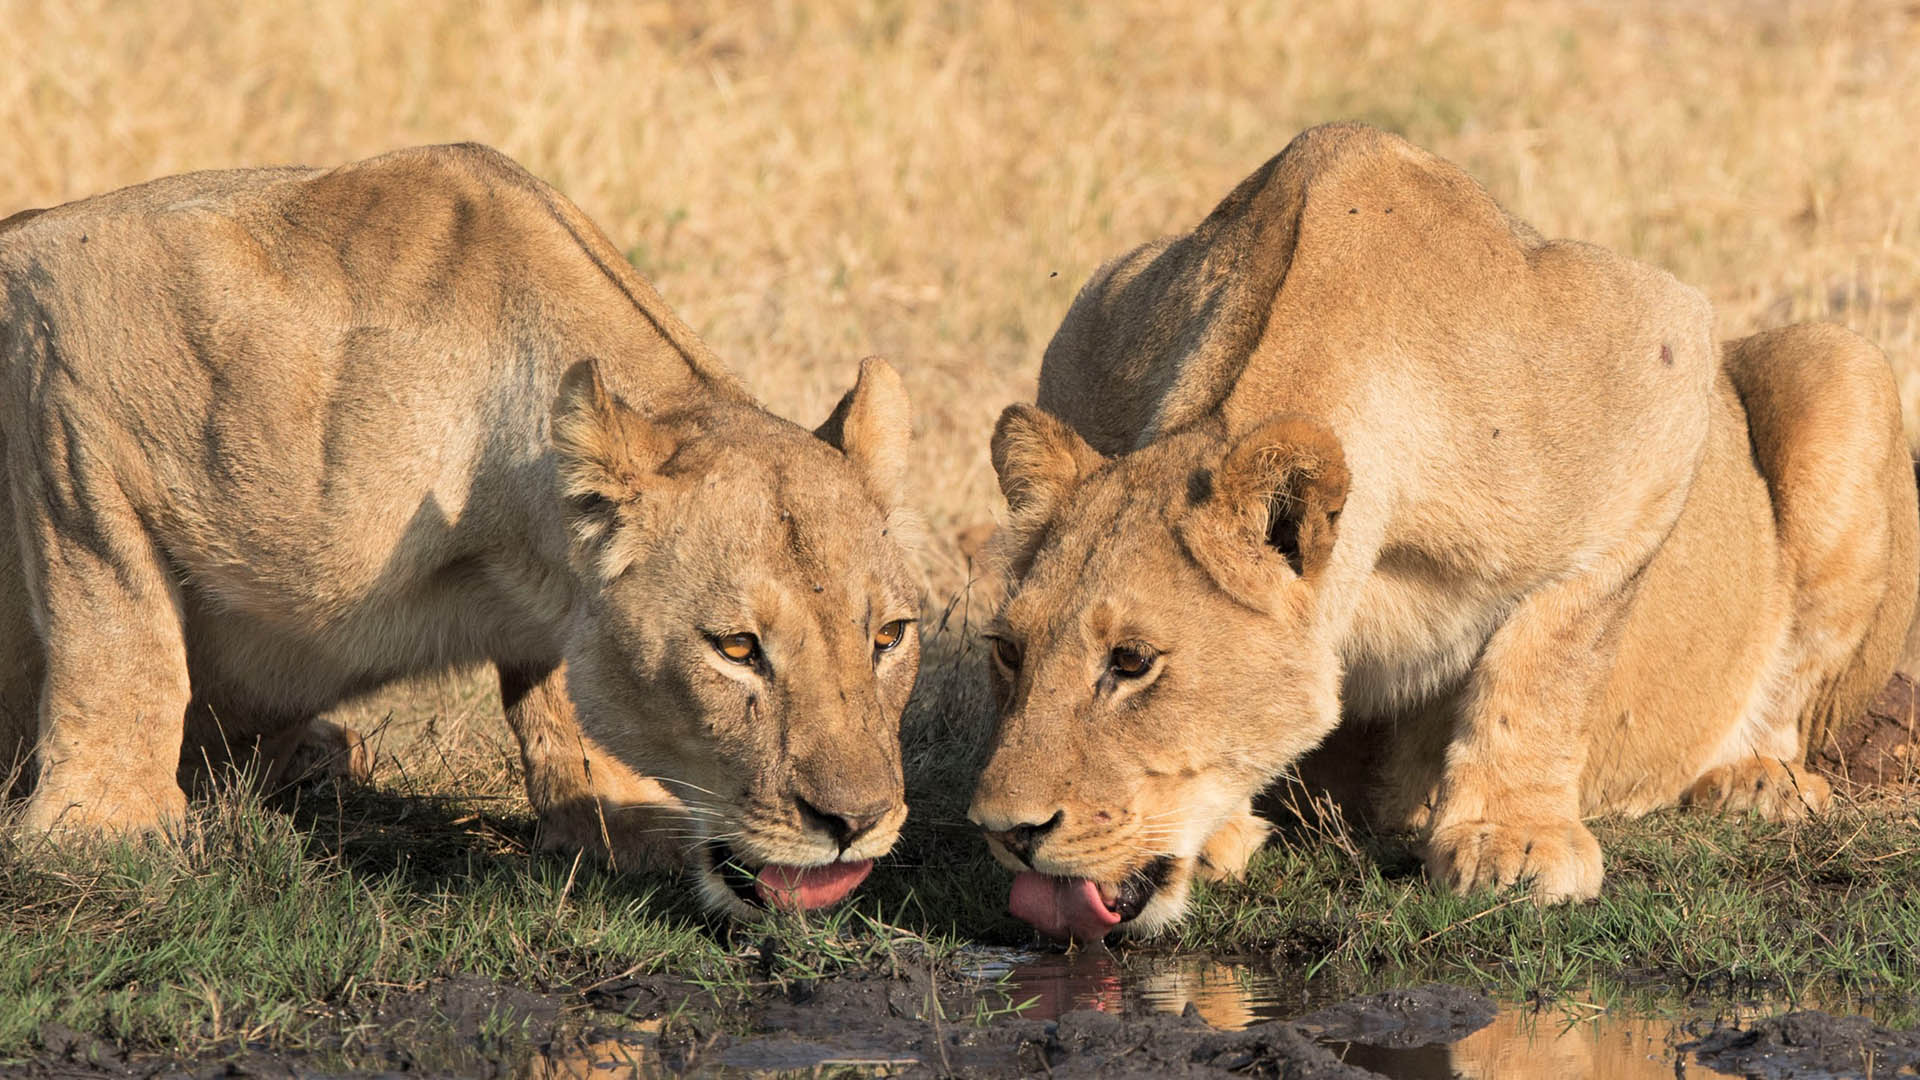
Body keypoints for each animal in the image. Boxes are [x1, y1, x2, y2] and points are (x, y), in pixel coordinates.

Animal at [0, 144, 923, 916]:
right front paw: (100, 832)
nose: (856, 822)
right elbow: (117, 636)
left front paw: (621, 818)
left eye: (890, 637)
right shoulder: (72, 346)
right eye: (735, 649)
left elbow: (561, 695)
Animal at [967, 123, 1918, 940]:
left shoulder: (1660, 364)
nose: (1006, 830)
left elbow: (1549, 652)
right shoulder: (1086, 327)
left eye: (1131, 663)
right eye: (1008, 652)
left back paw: (1755, 781)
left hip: (1843, 367)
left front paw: (1514, 841)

• • • • •

▶ _Aim of the task_: Every line in the records above that contains the word "shoulder" should be copied out.

▶ _Written solution_:
right shoulder: (72, 346)
left shoulder: (1660, 364)
right shoulder: (1086, 327)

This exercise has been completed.